La situation des finances publiques est désastreuse et nous avons eu affaires à des ministres qui apposaient leurs signatures sur des accords pour être maintenus en place tant ils avaient peur que les syndicats les « limogent ». On faisait de la politique politicienne. C’est absurde mais cela a été le cas tout au long de la dernière décennie. Vous pensez être capable de changer la donne ?

Ce n’est pas de la politique. Il y a malgré tout ce que nous pouvons dire de l’éthique dans la politique, il y a le respect de la parole donnée lorsqu’il s’agit d’un Etat. Les décisions prises par tout ministre doivent être l’émanation des orientations et des choix de tout le gouvernement.

Je n’ai jamais pris une décision sans être revenu à la Cheffe de Gouvernement qui a, à son tour, consulté le Président de la République. L’intérêt national doit prévaloir et c’est sur cela que planche le Président Kais Saied, qui, je le rappelle est en train de changer la donne s’agissant du FMI.

Alors que beaucoup s’attendaient à l’isolement de la Tunisie, nous assistons tout au contraire à un ballet diplomatique qui témoigne de la pertinence de nos choix et de l’importance de l’emplacement géostratégique de la Tunisie. Cela étant, ne devons-nous pas travailler plus et se montrer plus compréhensifs dans un contexte économique difficile et face à des ressources budgétaires limitées ? Cela s’appelle patriotisme.

Combien y a-t-il de points dans les négociations avec les syndicats de base et quels sont les désaccords principaux ?

Toutes les revendications sont financières. Il s’agit d’un accord en 20 points. Il y a même des axes qui n’ont pas été abordés et que nous avons-nous-mêmes intégré dans l’accord comme l’autonomie financière des institutions scolaires dont le management ne doit plus être paralysé par les procédures administratives trop lourdes. Notre objectif est de faciliter la vie des directeurs des écoles, collèges et lycées. L’Etat a compris que l’école ne peut pas et ne doit pas être l’otage de l’administration centrale et à partir de 2024 les écoles auront le droit d’avoir une gestion indépendante.

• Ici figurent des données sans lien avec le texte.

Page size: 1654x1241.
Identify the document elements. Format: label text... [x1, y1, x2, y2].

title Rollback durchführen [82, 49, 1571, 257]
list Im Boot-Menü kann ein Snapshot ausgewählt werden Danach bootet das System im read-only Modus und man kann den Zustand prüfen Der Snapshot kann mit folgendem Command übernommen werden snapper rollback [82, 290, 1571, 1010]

Nous ambitionnons également de régulariser la situation des enseignants contractuels. J’estime qu’il est inhumain et indigne de tolérer que des enseignants qui dispensent les mêmes cours aient des salaires différents. Quand l’un perçoit 1700 Dt de salaire et l’autre pour la même matière 600 Dt seulement, c’est carrément de la discrimination et c’est contraire à toutes les lois et réglementations internationales du travail adopté par notre pays.